Meto un dedo en uno de los agujeros y siento que el hilo que se desprende es una gota de mi propia sangre. Me hacen gracia esas modas de ropa rota. Aunque "gracia" no en el sentido estricto de la palabra. Ver a multitud de personas con prendas agujereadas no hace más que verificar mi hipótesis de que no son más que disfraces. Si no lo fueran nadie querría mostrar lo vacíos y destrozados que están en realidad.
Aunque pienses que exagero yo no lo creo. Lo que llevamos debería ser parte de lo que somos, al menos de nuestros gustos. Hace tiempo que me visto solo por lo que le gusta a los demás.
Llega la noche y con ella un sueño. Uno de los más angustiosos que he tenido, aunque no es realmente una pesadilla.
Me miro en el espejo. Mi ojo izquierdo está adornado por una profunda arruga que le da un extraño aspecto, como si lo tuviera cerrado a medias.

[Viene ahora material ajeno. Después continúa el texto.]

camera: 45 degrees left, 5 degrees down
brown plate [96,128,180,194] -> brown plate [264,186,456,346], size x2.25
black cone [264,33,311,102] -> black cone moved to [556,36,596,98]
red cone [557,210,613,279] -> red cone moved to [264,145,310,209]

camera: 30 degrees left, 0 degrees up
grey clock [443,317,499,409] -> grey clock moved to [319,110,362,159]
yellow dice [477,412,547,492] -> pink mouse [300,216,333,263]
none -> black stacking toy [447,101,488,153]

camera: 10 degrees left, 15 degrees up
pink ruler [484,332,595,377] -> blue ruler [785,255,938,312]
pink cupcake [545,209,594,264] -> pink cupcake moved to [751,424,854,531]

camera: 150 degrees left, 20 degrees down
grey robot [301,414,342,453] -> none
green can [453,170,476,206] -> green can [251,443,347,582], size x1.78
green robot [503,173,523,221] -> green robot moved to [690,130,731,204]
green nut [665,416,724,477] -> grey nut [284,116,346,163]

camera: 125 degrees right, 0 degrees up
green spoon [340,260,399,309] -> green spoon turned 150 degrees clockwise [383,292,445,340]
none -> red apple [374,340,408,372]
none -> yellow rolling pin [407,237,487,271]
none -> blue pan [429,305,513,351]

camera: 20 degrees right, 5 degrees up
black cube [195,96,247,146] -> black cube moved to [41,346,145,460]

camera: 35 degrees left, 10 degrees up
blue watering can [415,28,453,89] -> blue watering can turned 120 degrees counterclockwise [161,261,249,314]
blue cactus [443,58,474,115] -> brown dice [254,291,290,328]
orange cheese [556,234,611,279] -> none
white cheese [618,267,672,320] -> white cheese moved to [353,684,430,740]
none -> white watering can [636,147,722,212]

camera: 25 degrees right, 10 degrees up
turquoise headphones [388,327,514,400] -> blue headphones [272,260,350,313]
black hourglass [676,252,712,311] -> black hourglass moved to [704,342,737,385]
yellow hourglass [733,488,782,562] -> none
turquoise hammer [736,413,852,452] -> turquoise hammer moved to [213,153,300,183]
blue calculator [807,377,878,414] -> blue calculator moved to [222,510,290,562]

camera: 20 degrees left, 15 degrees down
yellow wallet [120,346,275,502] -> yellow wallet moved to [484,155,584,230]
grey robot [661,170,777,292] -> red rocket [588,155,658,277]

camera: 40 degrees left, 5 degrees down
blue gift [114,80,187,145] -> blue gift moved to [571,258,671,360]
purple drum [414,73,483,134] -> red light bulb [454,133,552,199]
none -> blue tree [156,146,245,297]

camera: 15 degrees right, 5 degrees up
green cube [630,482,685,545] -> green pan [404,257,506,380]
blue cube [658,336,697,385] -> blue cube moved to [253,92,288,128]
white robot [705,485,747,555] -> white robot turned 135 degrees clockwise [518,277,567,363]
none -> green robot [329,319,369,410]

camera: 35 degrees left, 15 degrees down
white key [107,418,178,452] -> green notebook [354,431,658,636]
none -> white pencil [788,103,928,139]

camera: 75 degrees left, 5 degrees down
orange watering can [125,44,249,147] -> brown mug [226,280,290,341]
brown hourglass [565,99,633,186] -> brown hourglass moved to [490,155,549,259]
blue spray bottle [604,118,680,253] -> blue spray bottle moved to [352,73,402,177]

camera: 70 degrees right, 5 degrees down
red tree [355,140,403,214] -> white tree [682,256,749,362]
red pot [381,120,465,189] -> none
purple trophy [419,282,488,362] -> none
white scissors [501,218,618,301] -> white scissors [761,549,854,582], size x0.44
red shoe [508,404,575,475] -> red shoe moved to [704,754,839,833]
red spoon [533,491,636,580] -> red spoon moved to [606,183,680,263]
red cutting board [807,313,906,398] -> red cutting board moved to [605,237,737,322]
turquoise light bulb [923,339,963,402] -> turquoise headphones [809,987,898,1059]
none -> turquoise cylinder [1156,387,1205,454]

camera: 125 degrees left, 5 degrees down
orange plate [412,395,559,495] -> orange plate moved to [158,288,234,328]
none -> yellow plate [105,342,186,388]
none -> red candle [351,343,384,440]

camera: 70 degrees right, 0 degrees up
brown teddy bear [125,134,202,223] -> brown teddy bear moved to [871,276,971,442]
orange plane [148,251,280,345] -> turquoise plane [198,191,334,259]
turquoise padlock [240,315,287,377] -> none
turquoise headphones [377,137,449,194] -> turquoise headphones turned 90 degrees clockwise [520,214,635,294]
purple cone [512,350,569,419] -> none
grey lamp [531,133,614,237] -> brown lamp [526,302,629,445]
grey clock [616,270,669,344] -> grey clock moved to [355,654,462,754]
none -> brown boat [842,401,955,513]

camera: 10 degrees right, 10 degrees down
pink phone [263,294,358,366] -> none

Estiro la piel con los dedos pero vuelve a esa forma antinatural.
Mi madre aparece y me empieza a dar productos, cremas y otros remedios caseros. Los extiendo en la arruga pero no sirven para nada. Empiezo a respirar con pesadez al darme cuenta de que me está saliendo otra en la mejilla.
Quiero llorar mientras me doy cuenta de que esas arrugas me acompañarán toda la vida. No las podré borrar, no las podré esconder. Me miro de nuevo al espejo, veo mis ojos llenos de lástima por mí misma.
Es entonces cuando despierto. Entre jadeos y gritos ahogados. Cubierta de sudor a pesar del frío del invierno.
Me gustaría llamar a mi madre para que me abrace y me diga que todo ha sido un sueño, pero sé que hace años que no puedo. No soy una niña. Me lo tengo que recordar cada día. Decidí dejar de serlo aquel lejano día, cuando abandoné mi sombrero.
Me llevo la mano a la cara, asegurándome de que no estén esas horribles arrugas. Voy al baño y me miro de cerca. Me doy cuenta de que hace tiempo que no me analizo así.
Mi piel está más pálida de lo que fue siempre, supongo que porque ya no paso tiempo al aire libre desde que dejé el deporte. Mi pelo es demasiado largo para que me resulte cómodo, pero ya eso no importa. Grandes ojeras enmarcan mis ojos, esos que han perdido el brillo.
Me tiemblan las manos cuando recorro con un dedo mis labios pálidos y resecos. Me doy miedo, tengo aspecto enfermizo.
Entre temblores, consigo coger el pintalabios y pasarlo por mi boca hasta que el llamativo color resalta en mi rostro. Estoy cansada pero me da miedo volver a dormir. Así que me paso horas sentada en el suelo del baño, abrazándome las rodillas y tratando de mantener la mente en blanco.
No llores por mí, hace tiempo que yo ya no lo hago. No merece la pena.
.
Este fic lleva meses rondándome la cabeza, tengo el título desde antes incluso. El sueño lo tuve yo, me angustié aunque no entendí por qué, nunca me han preocupado las arrugas.
No sé cómo de confuso es, tendrá otro capítulo y en él quedará todo claro.
Espero que hayáis disfrutado con la lectura.